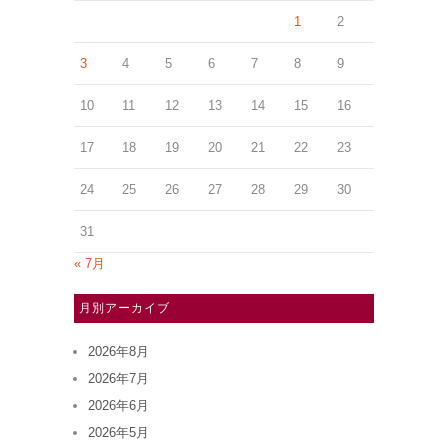
1
2
3
4
5
6
7
8
9
10
11
12
13
14
15
16
17
18
19
20
21
22
23
24
25
26
27
28
29
30
31
« 7月
月別アーカイブ
2026年8月
2026年7月
2026年6月
2026年5月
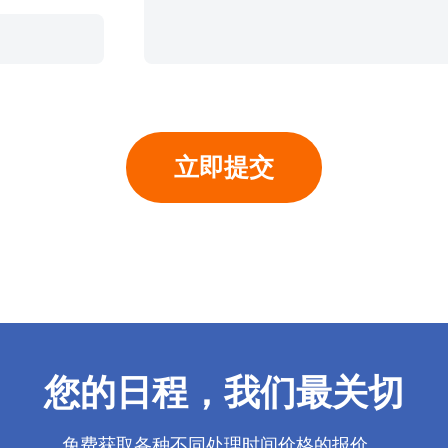
您的日程，我们最关切
免费获取各种不同处理时间价格的报价。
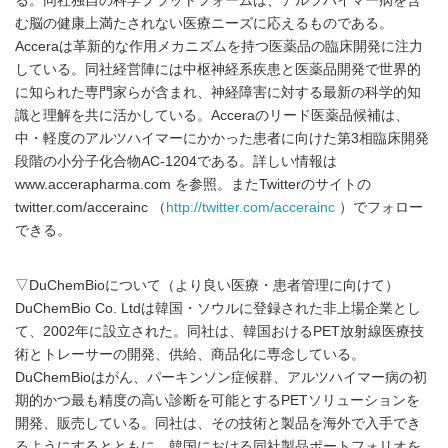
る。同社独自の科学プラットフォームは、アルツハイマー病を含
む脳の健康上満たされない医療ニーズに応えるものである。
Acceraは革新的な作用メカニズムを持つ医薬品の臨床開発に注力
している。同社経営陣には中枢神経系疾患と医薬品開発で世界的
に知られた専門家らが含まれ、神経障害に対する最新の科学的知
識と理解を共に活かしている。Acceraのリード医薬品候補は、
中・軽度のアルツハイマーにかかった患者に向けた第3相臨床開発
段階の小分子化合物AC-1204である。詳しい情報は
www.accerapharma.com を参照。またTwitterのサイトの
twitter.com/accerainc （
http://twitter.com/accerainc
）でフォロー
できる。
▽DuChemBioについて（より良い医療・患者管理に向けて）
DuChemBio Co. Ltdは韓国・ソウルに登録された非上場企業とし
て、2002年に設立された。同社は、韓国おけるPET放射線医療技
術とトレーサーの開発、供給、商品化に専念している。
DuChemBioはがん、パーキンソン症候群、アルツハイマー病の初
期的かつ最も精度の高い診断を可能とするPETソリューションを
開発、販売している。同社は、その技術と製品を海外で入手でき
るようにするとともに、韓国における同社製品ポートフォリオを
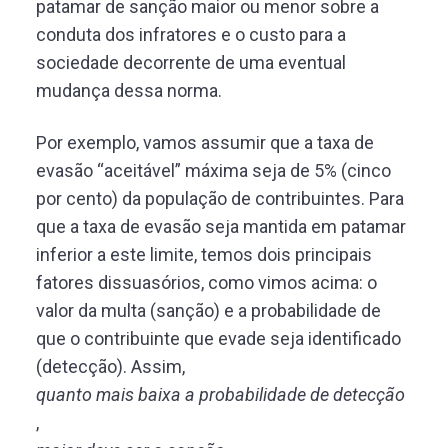
patamar de sanção maior ou menor sobre a
conduta dos infratores e o custo para a
sociedade decorrente de uma eventual
mudança dessa norma.
Por exemplo, vamos assumir que a taxa de
evasão “aceitável” máxima seja de 5% (cinco
por cento) da população de contribuintes. Para
que a taxa de evasão seja mantida em patamar
inferior a este limite, temos dois principais
fatores dissuasórios, como vimos acima: o
valor da multa (sanção) e a probabilidade de
que o contribuinte que evade seja identificado
(detecção). Assim,
quanto mais baixa a probabilidade de detecção
,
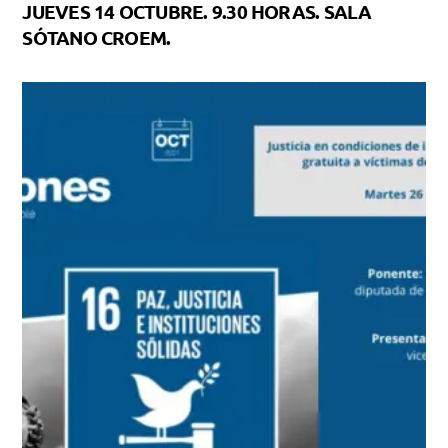
JUEVES 14 OCTUBRE. 9.30 HORAS. SALA
SÓTANO CROEM.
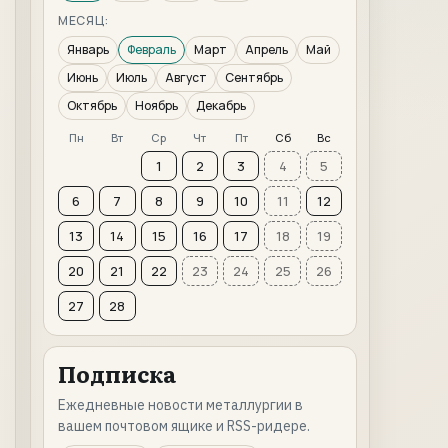
МЕСЯЦ:
Январь
Февраль
Март
Апрель
Май
Июнь
Июль
Август
Сентябрь
Октябрь
Ноябрь
Декабрь
Пн
Вт
Ср
Чт
Пт
Сб
Вс
1
2
3
4
5
6
7
8
9
10
11
12
13
14
15
16
17
18
19
20
21
22
23
24
25
26
27
28
Подписка
Ежедневные новости металлургии в
вашем почтовом ящике и RSS-ридере.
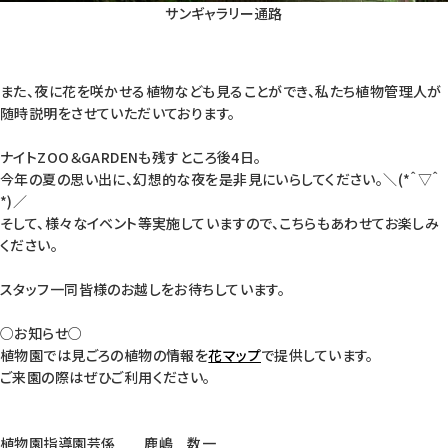
サンギャラリー通路
また、夜に花を咲かせる植物なども見ることができ、私たち植物管理人が
随時説明をさせていただいております。
ナイトZOO＆GARDENも残すところ後4日。
今年の夏の思い出に、幻想的な夜を是非見にいらしてください。＼(*＾▽＾
*)／
そして、様々なイベント等実施していますので、こちらもあわせてお楽しみ
ください。
スタッフ一同皆様のお越しをお待ちしています。
○お知らせ○
植物園では見ごろの植物の情報を
花マップ
で提供しています。
ご来園の際はぜひご利用ください。
植物園指導園芸係 鹿嶋 数一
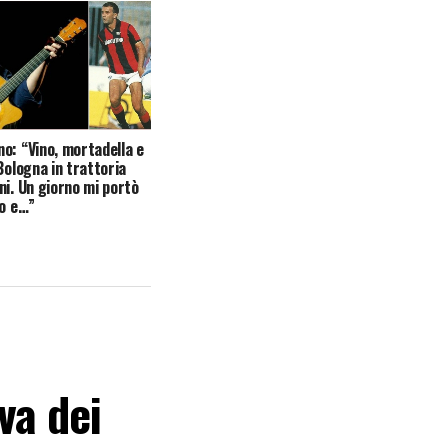
o: “Vino, mortadella e
Bologna in trattoria
ni. Un giorno mi portò
io e…”
va dei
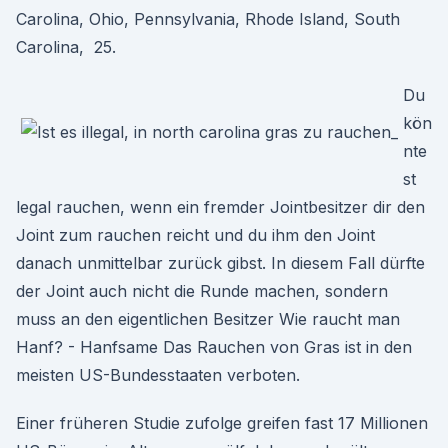
Carolina, Ohio, Pennsylvania, Rhode Island, South
Carolina, 25.
Du
kön
nte
st
legal rauchen, wenn ein fremder Jointbesitzer dir den
Joint zum rauchen reicht und du ihm den Joint
danach unmittelbar zurück gibst. In diesem Fall dürfte
der Joint auch nicht die Runde machen, sondern
muss an den eigentlichen Besitzer Wie raucht man
Hanf? - Hanfsame Das Rauchen von Gras ist in den
meisten US-Bundesstaaten verboten.
Einer früheren Studie zufolge greifen fast 17 Millionen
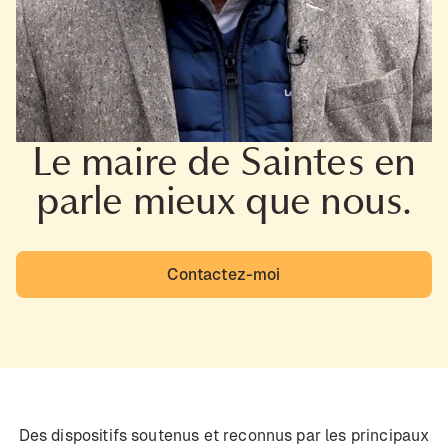
Le maire de Saintes en
parle mieux que nous.
Contactez-moi
Des dispositifs soutenus et reconnus par les principaux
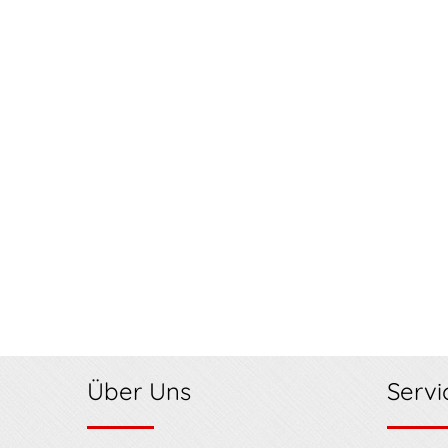
Über Uns
Servi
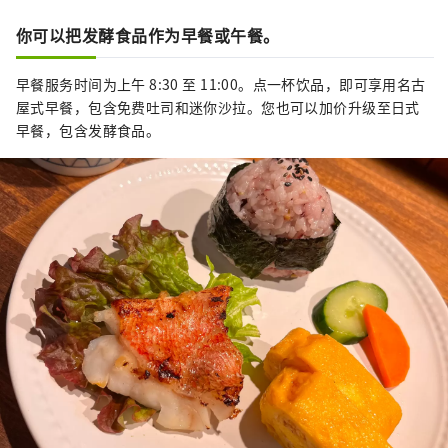
你可以把发酵食品作为早餐或午餐。
早餐服务时间为上午 8:30 至 11:00。点一杯饮品，即可享用名古
屋式早餐，包含免费吐司和迷你沙拉。您也可以加价升级至日式
早餐，包含发酵食品。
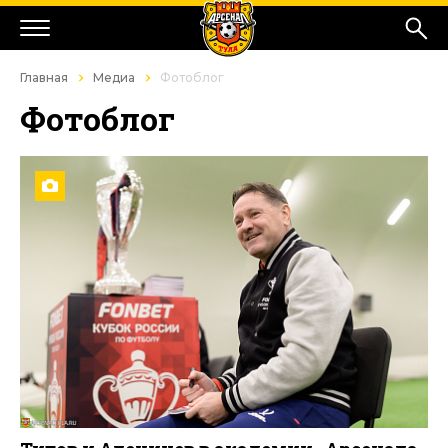
Главная
Медиа
Фотоблог
Фотоблог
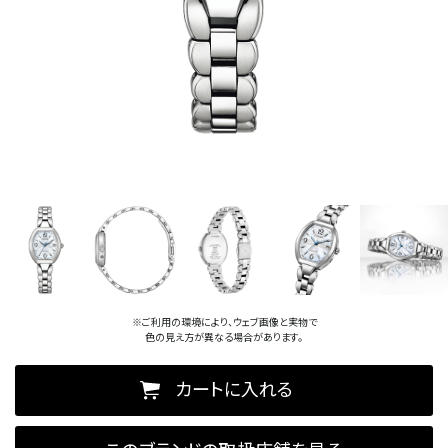
※ご利用の環境により、ウェブ画像と実物で
色の見え方が異なる場合があります。
カートに入れる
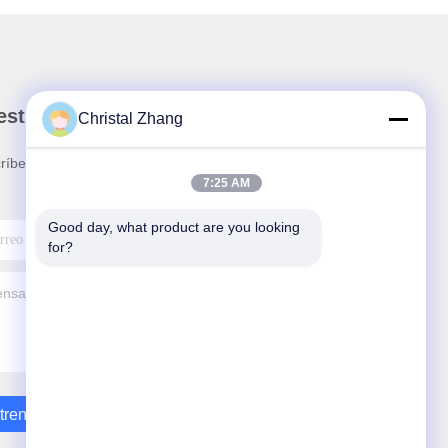
stro boletín
Christal Zhang
ríbete a nuestro boletín para obtener descuentos y
7:25 AM
.
Good day, what product are you looking 
for?
trenos En Contacto Con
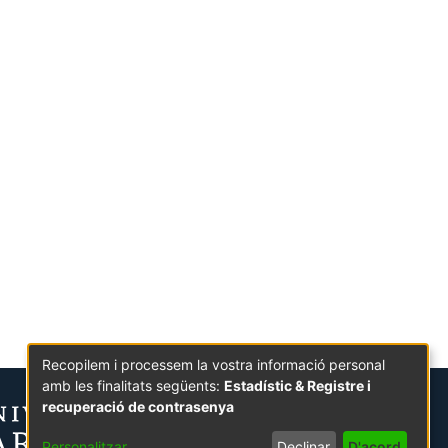
Recopilem i processem la vostra informació personal
amb les finalitats següents:
Estadístic & Registre i
recuperació de contrasenya
Personalitzar
Declinar
D'acord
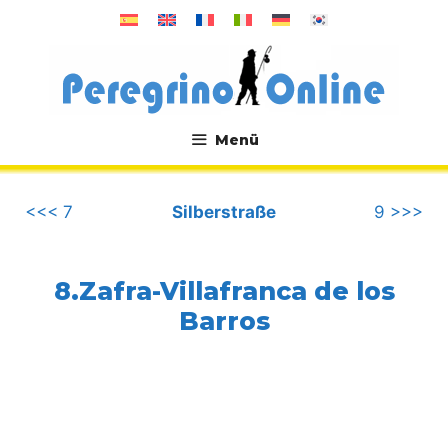
Zum
Inhalt
springen
Menü
.
<<< 7
Silberstraße
9 >>>
8.Zafra-Villafranca de los
Barros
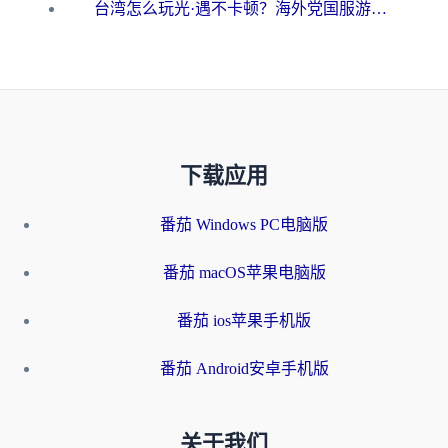
台湾怎么玩光·遇不卡顿？海外党国服游戏加速终极攻略（附实测体验）
下载应用
番茄 Windows PC电脑版
番茄 macOS苹果电脑版
番茄 ios苹果手机版
番茄 Android安卓手机版
关于我们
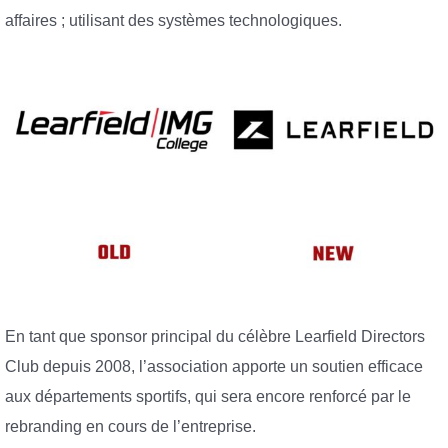
affaires ; utilisant des systèmes technologiques.
En tant que sponsor principal du célèbre Learfield Directors
Club depuis 2008, l’association apporte un soutien efficace
aux départements sportifs, qui sera encore renforcé par le
rebranding en cours de l’entreprise.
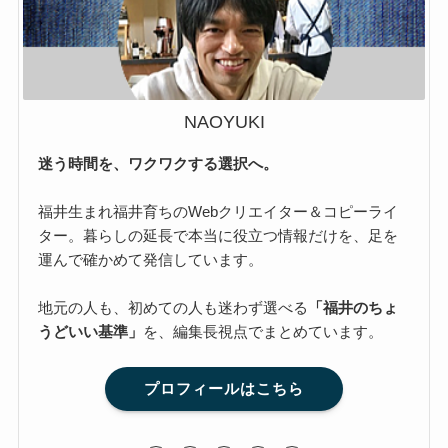
NAOYUKI
迷う時間を、ワクワクする選択へ。
福井生まれ福井育ちのWebクリエイター＆コピーライ
ター。暮らしの延長で本当に役立つ情報だけを、足を
運んで確かめて発信しています。
地元の人も、初めての人も迷わず選べる
「福井のちょ
うどいい基準」
を、編集長視点でまとめています。
プロフィールはこちら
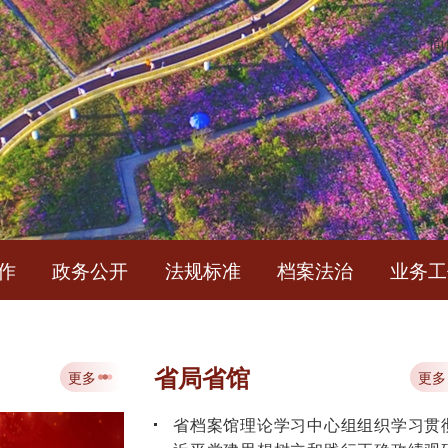
简
作
政务公开
法规标准
档案法治
业务工
中华人民共和国档案法
省局省馆
更多
更多
省档案馆理论学习中心组组织学习贯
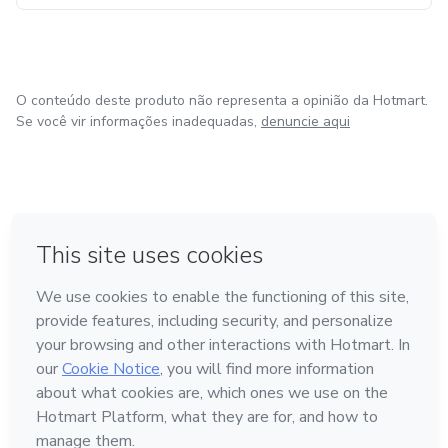
O conteúdo deste produto não representa a opinião da Hotmart.
Se você vir informações inadequadas,
denuncie aqui
em Bogotá
em Amsterdam
em Madrid
na Cidade do México
Feito com
❤
em Belo Horizonte
Conheça a Hotmart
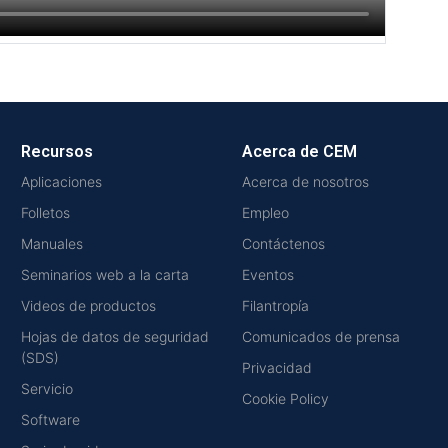
Recursos
Acerca de CEM
Aplicaciones
Acerca de nosotros
Folletos
Empleo
Manuales
Contáctenos
Seminarios web a la carta
Eventos
Videos de productos
Filantropía
Hojas de datos de seguridad
Comunicados de prensa
(SDS)
Privacidad
Servicio
Cookie Policy
Software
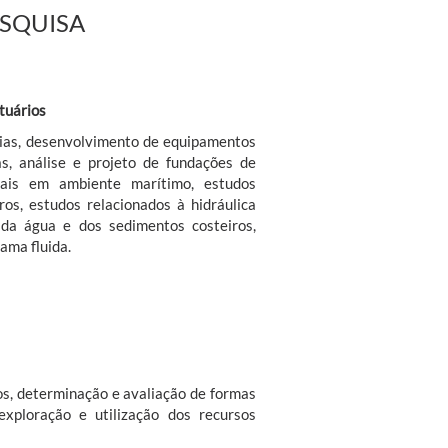
ESQUISA
tuários
árias, desenvolvimento de equipamentos
as, análise e projeto de fundações de
riais em ambiente marítimo, estudos
os, estudos relacionados à hidráulica
 da água e dos sedimentos costeiros,
ama fluida.
os, determinação e avaliação de formas
xploração e utilização dos recursos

Exercise objective: Would you output each entry exactly and leave the pictures behind?

Response to this exercise:
1
2
3
4
5
6
7
8
9
10
11
12
13
14
15
16
17
18
19
20
21
22
23
24
25
26
27
28
29
30
31
« 7月
月別アーカイブ
2026年8月
2026年7月
2026年6月
2026年5月
您的日程，我们最关切
免费获取各种不同处理时间价格的报价。
る。同社独自の科学プラットフォームは、アルツハイマー病を含
む脳の健康上満たされない医療ニーズに応えるものである。
Acceraは革新的な作用メカニズムを持つ医薬品の臨床開発に注力
している。同社経営陣には中枢神経系疾患と医薬品開発で世界的
に知られた専門家らが含まれ、神経障害に対する最新の科学的知
識と理解を共に活かしている。Acceraのリード医薬品候補は、
中・軽度のアルツハイマーにかかった患者に向けた第3相臨床開発
段階の小分子化合物AC-1204である。詳しい情報は
www.accerapharma.com を参照。またTwitterのサイトの
twitter.com/accerainc （
http://twitter.com/accerainc
）でフォロー
できる。
▽DuChemBioについて（より良い医療・患者管理に向けて）
DuChemBio Co. Ltdは韓国・ソウルに登録された非上場企業とし
て、2002年に設立された。同社は、韓国おけるPET放射線医療技
術とトレーサーの開発、供給、商品化に専念している。
DuChemBioはがん、パーキンソン症候群、アルツハイマー病の初
期的かつ最も精度の高い診断を可能とするPETソリューションを
開発、販売している。同社は、その技術と製品を海外で入手でき
るようにするとともに、韓国における同社製品ポートフォリオを
patamar de sanção maior ou menor sobre a
conduta dos infratores e o custo para a
sociedade decorrente de uma eventual
mudança dessa norma.
Por exemplo, vamos assumir que a taxa de
evasão “aceitável” máxima seja de 5% (cinco
por cento) da população de contribuintes. Para
que a taxa de evasão seja mantida em patamar
inferior a este limite, temos dois principais
fatores dissuasórios, como vimos acima: o
valor da multa (sanção) e a probabilidade de
que o contribuinte que evade seja identificado
(detecção). Assim,
quanto mais baixa a probabilidade de detecção
,
JUEVES 14 OCTUBRE. 9.30 HORAS. SALA
SÓTANO CROEM.
МЕСЯЦ:
Январь
Февраль
Март
Апрель
Май
Июнь
Июль
Август
Сентябрь
Октябрь
Ноябрь
Декабрь
Пн
Вт
Ср
Чт
Пт
Сб
Вс
1
2
3
4
5
6
7
8
9
10
11
12
13
14
15
16
17
18
19
20
21
22
23
24
25
26
27
28
Подписка
Ежедневные новости металлургии в
вашем почтовом ящике и RSS-ридере.
サンギャラリー通路
また、夜に花を咲かせる植物なども見ることができ、私たち植物管理人が
随時説明をさせていただいております。
ナイトZOO＆GARDENも残すところ後4日。
今年の夏の思い出に、幻想的な夜を是非見にいらしてください。＼(*＾▽＾
*)／
そして、様々なイベント等実施していますので、こちらもあわせてお楽しみ
ください。
スタッフ一同皆様のお越しをお待ちしています。
○お知らせ○
植物園では見ごろの植物の情報を
花マップ
で提供しています。
ご来園の際はぜひご利用ください。
植物園指導園芸係 鹿嶋 数一
o: “Vino, mortadella e
Bologna in trattoria
ni. Un giorno mi portò
io e…”
va dei
Carolina, Ohio, Pennsylvania, Rhode Island, South
Carolina, 25.
Du
kön
nte
st
legal rauchen, wenn ein fremder Jointbesitzer dir den
Joint zum rauchen reicht und du ihm den Joint
danach unmittelbar zurück gibst. In diesem Fall dürfte
der Joint auch nicht die Runde machen, sondern
muss an den eigentlichen Besitzer Wie raucht man
Hanf? - Hanfsame Das Rauchen von Gras ist in den
meisten US-Bundesstaaten verboten.
Einer früheren Studie zufolge greifen fast 17 Millionen
Le maire de Saintes en
parle mieux que nous.
Contactez-moi
Des dispositifs soutenus et reconnus par les principaux
Über Uns
Servi
你可以把发酵食品作为早餐或午餐。
早餐服务时间为上午 8:30 至 11:00。点一杯饮品，即可享用名古
屋式早餐，包含免费吐司和迷你沙拉。您也可以加价升级至日式
早餐，包含发酵食品。
Главная
Медиа
Фотоблог
Фотоблог
※ご利用の環境により、ウェブ画像と実物で
色の見え方が異なる場合があります。
カートに入れる
stro boletín
Christal Zhang
ríbete a nuestro boletín para obtener descuentos y
7:25 AM
.
Good day, what product are you looking 
for?
trenos En Contacto Con
Recopilem i processem la vostra informació personal
amb les finalitats següents:
Estadístic & Registre i
recuperació de contrasenya
Personalitzar
Declinar
D'acord
Zum
Inhalt
springen
Menü
.
<<< 7
Silberstraße
9 >>>
8.Zafra-Villafranca de los
Barros
台湾怎么玩光·遇不卡顿？海外党国服游戏加速终极攻略（附实测体验）
下载应用
番茄 Windows PC电脑版
番茄 macOS苹果电脑版
番茄 ios苹果手机版
番茄 Android安卓手机版
关于我们
affaires ; utilisant des systèmes technologiques.
En tant que sponsor principal du célèbre Learfield Directors
Club depuis 2008, l’association apporte un soutien efficace
aux départements sportifs, qui sera encore renforcé par le
rebranding en cours de l’entreprise.
NAOYUKI
迷う時間を、ワクワクする選択へ。
福井生まれ福井育ちのWebクリエイター＆コピーライ
ター。暮らしの延長で本当に役立つ情報だけを、足を
運んで確かめて発信しています。
地元の人も、初めての人も迷わず選べる
「福井のちょ
うどいい基準」
を、編集長視点でまとめています。
プロフィールはこちら
简
作
政务公开
法规标准
档案法治
业务工
中华人民共和国档案法
省局省馆
更多
更多
省档案馆理论学习中心组组织学习贯
O conteúdo deste produto não representa a opinião da Hotmart.
Se você vir informações inadequadas,
denuncie aqui
em Bogotá
em Amsterdam
em Madrid
na Cidade do México
Feito com
❤
em Belo Horizonte
Conheça a Hotmart
Recursos
Acerca de CEM
Aplicaciones
Acerca de nosotros
Folletos
Empleo
Manuales
Contáctenos
Seminarios web a la carta
Eventos
Videos de productos
Filantropía
Hojas de datos de seguridad
Comunicados de prensa
(SDS)
Privacidad
Servicio
Cookie Policy
Software
ESQUISA
tuários
árias, desenvolvimento de equipamentos
as, análise e projeto de fundações de
riais em ambiente marítimo, estudos
os, estudos relacionados à hidráulica
 da água e dos sedimentos costeiros,
ama fluida.
os, determinação e avaliação de formas
xploração e utilização dos recursos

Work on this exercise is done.